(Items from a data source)
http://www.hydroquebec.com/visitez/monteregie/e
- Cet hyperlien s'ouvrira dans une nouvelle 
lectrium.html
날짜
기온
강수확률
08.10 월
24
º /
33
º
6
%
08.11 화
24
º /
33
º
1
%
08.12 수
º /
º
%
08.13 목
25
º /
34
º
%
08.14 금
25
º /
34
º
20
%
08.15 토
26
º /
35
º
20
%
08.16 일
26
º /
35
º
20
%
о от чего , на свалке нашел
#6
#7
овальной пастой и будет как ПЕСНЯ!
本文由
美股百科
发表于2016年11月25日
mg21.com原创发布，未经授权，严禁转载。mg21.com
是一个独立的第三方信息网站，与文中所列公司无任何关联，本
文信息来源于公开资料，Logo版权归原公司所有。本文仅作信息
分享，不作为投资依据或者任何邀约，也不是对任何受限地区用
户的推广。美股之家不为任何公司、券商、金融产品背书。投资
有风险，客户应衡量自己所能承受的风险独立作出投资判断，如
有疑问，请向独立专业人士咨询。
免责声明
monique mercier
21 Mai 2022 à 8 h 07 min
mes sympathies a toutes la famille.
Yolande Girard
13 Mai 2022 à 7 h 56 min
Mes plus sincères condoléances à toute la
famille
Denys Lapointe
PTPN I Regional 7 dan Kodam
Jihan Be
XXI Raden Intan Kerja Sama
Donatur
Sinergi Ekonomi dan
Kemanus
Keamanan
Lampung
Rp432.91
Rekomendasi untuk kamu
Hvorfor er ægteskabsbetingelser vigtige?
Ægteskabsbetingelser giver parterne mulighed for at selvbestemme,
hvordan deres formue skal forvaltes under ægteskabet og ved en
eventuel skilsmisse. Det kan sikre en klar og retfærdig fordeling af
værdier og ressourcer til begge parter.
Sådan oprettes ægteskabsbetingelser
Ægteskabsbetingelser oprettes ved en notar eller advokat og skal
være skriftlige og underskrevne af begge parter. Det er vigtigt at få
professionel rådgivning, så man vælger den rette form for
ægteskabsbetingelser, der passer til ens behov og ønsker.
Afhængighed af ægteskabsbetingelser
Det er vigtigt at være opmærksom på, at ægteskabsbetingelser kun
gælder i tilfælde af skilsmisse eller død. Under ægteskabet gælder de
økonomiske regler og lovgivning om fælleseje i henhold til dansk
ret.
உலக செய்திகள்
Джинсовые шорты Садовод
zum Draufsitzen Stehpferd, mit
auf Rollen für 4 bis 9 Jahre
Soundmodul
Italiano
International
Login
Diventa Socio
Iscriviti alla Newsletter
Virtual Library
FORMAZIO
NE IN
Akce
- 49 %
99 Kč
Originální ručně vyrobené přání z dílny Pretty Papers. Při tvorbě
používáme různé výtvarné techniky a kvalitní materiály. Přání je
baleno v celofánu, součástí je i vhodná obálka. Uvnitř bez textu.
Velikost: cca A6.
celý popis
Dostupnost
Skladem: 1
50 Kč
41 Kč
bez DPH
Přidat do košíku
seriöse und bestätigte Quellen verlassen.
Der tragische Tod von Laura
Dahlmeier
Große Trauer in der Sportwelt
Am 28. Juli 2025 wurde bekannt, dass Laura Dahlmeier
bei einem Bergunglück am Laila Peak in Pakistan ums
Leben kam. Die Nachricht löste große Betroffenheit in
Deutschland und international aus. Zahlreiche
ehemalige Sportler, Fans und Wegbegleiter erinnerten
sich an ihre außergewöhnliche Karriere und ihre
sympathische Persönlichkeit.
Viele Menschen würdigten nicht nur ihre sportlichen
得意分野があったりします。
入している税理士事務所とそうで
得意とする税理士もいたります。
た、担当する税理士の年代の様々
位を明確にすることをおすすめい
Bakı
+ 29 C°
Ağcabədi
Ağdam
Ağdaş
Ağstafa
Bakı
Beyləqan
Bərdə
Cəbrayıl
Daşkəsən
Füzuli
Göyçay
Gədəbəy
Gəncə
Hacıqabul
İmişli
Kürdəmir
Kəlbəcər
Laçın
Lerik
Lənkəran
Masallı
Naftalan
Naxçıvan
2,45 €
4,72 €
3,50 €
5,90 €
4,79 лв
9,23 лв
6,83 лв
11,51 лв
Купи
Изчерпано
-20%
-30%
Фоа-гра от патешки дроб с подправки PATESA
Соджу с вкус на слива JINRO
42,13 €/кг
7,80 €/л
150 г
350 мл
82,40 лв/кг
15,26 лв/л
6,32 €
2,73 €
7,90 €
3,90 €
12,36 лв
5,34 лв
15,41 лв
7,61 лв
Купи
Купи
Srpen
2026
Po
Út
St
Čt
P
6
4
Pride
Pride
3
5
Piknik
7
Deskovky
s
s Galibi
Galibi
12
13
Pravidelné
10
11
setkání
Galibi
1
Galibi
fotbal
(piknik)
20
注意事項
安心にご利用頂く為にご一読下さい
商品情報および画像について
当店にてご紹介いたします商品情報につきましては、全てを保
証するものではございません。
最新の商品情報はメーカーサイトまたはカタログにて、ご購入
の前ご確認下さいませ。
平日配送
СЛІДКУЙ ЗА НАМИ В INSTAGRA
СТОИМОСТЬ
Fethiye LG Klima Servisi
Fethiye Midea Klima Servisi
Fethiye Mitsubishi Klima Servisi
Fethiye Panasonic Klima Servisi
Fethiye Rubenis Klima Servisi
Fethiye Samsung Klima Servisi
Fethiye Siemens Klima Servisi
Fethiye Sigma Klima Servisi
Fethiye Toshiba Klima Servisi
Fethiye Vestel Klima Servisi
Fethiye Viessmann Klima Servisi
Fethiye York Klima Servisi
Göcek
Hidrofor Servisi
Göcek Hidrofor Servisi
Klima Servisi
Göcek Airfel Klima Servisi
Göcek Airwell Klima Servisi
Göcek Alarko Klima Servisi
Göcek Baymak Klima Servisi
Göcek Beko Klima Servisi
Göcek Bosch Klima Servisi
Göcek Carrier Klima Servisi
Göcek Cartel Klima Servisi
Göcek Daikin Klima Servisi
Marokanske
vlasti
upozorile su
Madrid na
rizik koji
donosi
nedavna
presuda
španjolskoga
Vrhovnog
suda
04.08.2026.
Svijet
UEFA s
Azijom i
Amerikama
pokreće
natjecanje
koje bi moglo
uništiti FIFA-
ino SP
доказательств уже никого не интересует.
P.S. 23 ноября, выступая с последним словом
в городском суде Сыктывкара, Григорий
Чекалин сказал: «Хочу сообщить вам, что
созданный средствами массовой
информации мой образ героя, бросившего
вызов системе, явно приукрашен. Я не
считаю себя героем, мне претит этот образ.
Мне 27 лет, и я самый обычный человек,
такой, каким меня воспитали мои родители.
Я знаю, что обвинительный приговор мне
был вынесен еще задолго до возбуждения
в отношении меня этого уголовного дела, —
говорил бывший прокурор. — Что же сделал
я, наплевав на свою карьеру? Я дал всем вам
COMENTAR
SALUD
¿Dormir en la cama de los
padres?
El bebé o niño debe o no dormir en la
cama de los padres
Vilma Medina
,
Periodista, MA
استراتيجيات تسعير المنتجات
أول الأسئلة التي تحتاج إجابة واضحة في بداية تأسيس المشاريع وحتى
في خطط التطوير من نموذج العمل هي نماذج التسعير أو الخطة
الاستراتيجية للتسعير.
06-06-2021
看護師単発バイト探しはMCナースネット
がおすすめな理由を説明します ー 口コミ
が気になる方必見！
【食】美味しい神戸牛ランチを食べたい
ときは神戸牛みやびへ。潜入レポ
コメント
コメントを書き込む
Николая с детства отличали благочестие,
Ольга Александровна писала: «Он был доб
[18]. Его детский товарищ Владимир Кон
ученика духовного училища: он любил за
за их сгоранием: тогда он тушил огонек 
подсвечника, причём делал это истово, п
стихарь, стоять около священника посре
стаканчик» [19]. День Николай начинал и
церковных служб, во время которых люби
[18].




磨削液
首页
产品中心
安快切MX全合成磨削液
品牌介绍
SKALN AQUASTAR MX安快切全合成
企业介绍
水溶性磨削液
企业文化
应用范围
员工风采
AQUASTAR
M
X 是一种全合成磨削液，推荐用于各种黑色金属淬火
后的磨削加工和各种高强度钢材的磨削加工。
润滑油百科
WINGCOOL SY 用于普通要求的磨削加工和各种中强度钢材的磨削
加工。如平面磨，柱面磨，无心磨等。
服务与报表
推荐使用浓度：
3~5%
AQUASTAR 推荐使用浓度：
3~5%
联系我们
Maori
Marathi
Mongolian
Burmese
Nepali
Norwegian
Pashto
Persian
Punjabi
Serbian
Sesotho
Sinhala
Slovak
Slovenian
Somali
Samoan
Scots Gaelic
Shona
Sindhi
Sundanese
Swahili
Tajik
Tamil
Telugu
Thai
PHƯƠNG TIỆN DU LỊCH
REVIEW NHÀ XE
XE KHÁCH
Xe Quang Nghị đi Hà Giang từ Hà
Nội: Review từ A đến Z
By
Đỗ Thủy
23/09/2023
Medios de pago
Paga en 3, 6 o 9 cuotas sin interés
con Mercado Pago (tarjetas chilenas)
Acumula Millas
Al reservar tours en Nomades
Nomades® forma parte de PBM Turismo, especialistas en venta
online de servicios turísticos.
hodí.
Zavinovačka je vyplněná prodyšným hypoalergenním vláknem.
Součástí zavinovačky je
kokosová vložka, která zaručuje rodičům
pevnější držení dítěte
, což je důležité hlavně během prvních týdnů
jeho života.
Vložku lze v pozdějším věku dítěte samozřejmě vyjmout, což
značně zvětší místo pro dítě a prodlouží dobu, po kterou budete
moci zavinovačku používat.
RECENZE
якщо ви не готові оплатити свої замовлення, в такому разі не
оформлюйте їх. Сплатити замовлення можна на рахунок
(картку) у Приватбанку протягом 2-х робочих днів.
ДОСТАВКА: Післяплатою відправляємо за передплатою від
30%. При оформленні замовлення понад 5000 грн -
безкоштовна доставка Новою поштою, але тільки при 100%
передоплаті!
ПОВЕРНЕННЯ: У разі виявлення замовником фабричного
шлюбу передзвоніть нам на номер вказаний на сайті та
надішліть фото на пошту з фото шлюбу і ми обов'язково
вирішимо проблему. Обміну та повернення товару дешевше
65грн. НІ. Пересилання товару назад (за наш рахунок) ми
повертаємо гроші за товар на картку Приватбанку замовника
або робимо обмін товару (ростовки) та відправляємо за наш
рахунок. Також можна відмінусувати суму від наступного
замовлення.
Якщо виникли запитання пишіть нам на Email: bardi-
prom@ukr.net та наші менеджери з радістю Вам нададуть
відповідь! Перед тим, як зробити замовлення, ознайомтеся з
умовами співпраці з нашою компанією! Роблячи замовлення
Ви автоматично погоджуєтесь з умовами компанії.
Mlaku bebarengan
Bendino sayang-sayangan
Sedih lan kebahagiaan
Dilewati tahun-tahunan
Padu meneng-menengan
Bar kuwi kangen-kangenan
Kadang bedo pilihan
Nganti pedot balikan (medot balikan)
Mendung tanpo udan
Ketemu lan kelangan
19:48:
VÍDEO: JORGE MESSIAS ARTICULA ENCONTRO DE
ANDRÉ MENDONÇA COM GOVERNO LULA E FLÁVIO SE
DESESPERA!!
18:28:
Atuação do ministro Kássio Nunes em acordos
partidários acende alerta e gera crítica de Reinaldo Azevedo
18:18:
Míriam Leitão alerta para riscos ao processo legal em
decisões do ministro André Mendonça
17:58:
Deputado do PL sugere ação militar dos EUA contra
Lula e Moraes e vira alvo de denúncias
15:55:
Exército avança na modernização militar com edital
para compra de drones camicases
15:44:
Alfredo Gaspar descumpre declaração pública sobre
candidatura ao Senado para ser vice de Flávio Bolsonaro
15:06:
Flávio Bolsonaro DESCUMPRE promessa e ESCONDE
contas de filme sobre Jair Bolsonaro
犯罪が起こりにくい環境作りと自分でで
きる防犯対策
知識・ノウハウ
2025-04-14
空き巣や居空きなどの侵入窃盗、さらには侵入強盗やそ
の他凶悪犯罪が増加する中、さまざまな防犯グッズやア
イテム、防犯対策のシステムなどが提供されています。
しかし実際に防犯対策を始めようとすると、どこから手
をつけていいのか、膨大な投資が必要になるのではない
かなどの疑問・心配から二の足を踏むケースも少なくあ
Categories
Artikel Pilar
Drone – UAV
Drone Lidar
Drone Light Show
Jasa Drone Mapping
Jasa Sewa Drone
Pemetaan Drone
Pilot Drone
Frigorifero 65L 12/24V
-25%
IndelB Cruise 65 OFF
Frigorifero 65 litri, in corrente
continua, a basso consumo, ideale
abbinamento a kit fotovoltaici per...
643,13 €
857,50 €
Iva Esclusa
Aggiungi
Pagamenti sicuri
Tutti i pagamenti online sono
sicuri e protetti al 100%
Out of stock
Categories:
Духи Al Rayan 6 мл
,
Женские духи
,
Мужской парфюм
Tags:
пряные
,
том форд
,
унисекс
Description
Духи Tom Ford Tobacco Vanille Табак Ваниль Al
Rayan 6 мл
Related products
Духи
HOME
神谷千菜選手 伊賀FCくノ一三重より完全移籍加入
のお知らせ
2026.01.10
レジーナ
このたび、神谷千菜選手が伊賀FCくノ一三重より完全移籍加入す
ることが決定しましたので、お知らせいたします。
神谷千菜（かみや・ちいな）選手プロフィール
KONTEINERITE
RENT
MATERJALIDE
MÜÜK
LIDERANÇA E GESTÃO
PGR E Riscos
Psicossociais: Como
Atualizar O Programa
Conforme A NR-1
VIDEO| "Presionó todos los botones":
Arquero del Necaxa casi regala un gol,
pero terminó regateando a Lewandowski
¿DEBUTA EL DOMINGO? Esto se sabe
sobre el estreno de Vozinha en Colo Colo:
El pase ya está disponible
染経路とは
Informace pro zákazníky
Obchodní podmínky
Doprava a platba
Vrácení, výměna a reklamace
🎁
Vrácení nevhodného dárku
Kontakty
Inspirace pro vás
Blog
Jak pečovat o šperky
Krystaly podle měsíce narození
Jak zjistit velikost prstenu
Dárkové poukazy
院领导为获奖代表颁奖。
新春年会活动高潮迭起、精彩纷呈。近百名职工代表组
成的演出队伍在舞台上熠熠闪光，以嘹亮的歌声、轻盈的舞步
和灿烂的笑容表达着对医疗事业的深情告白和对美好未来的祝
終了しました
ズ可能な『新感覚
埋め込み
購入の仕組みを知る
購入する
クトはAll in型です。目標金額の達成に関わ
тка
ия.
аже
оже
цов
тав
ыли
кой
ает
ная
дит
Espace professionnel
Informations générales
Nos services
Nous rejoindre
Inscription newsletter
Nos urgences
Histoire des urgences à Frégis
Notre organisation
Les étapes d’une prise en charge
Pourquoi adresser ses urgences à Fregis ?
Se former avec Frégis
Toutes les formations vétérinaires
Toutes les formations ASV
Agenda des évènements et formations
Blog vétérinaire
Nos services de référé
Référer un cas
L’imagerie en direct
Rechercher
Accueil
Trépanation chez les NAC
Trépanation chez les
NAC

## [YOUR GOAL]
What are the lines, exactly as written above, from the line with "Fethiye York Klima Servisi" to the line with "Göcek Daikin Klima Servisi", both included? Output only those.

## [WRITTEN SOLUTION]
Fethiye York Klima Servisi
Göcek
Hidrofor Servisi
Göcek Hidrofor Servisi
Klima Servisi
Göcek Airfel Klima Servisi
Göcek Airwell Klima Servisi
Göcek Alarko Klima Servisi
Göcek Baymak Klima Servisi
Göcek Beko Klima Servisi
Göcek Bosch Klima Servisi
Göcek Carrier Klima Servisi
Göcek Cartel Klima Servisi
Göcek Daikin Klima Servisi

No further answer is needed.